Machine language is very specific. To add two 64-bit integers on an M1 microprocessor, YJIT could use the adds assembly language instruction. But adding two floating pointer numbers would require different instructions. And, of course, adding or concatenating two strings is an entirely different operation altogether.
In order for YJIT to know which machine language instructions to save into the YJIT block for opt_plus, YJIT needs to know exactly what type of values the Ruby program might ever add at (3) in Listing 4-1. You and I can tell by reading Listing 4-1 that the Ruby code is adding integers. We know right away that the sum += 1 block at (3) is always adding one integer to another. But YJIT doesn’t know this.
YJIT uses a clever trick to solve this problem. Instead of analyzing the entire program ahead of time to determine all of the possible types of values the opt_plus YARV instruction might ever need to add, YJIT simply waits until the block runs and observes which types the program actually passes in.
YJIT uses branch stubs to achieve this wait-and-see compile behavior, as shown in Figure 4-9.
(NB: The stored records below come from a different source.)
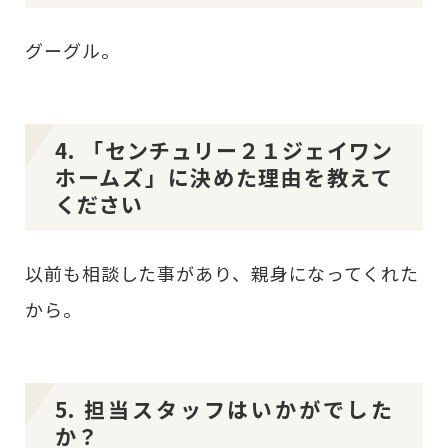
グーグル。
4. 「センチュリー２１ジェイワン
ホームズ」に決めた理由を教えて
ください
以前も相談した事があり、親身になってくれた
から。
5. 担当スタッフはいかがでした
か？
Figure 4-9: A YJIT block, branch and stub
Figure 4-9 shows the YARV instructions on the left, and the YJIT block for indexes 0000-0002 on the right. But note the bottom right corner of Figure 4-7, which shows an arrow pointing down from the block to a box labeled stub. This arrow represents a YJIT branch. Since this new branch doesn’t point to a block yet, YJIT sets up the branch to point to a branch stub instead.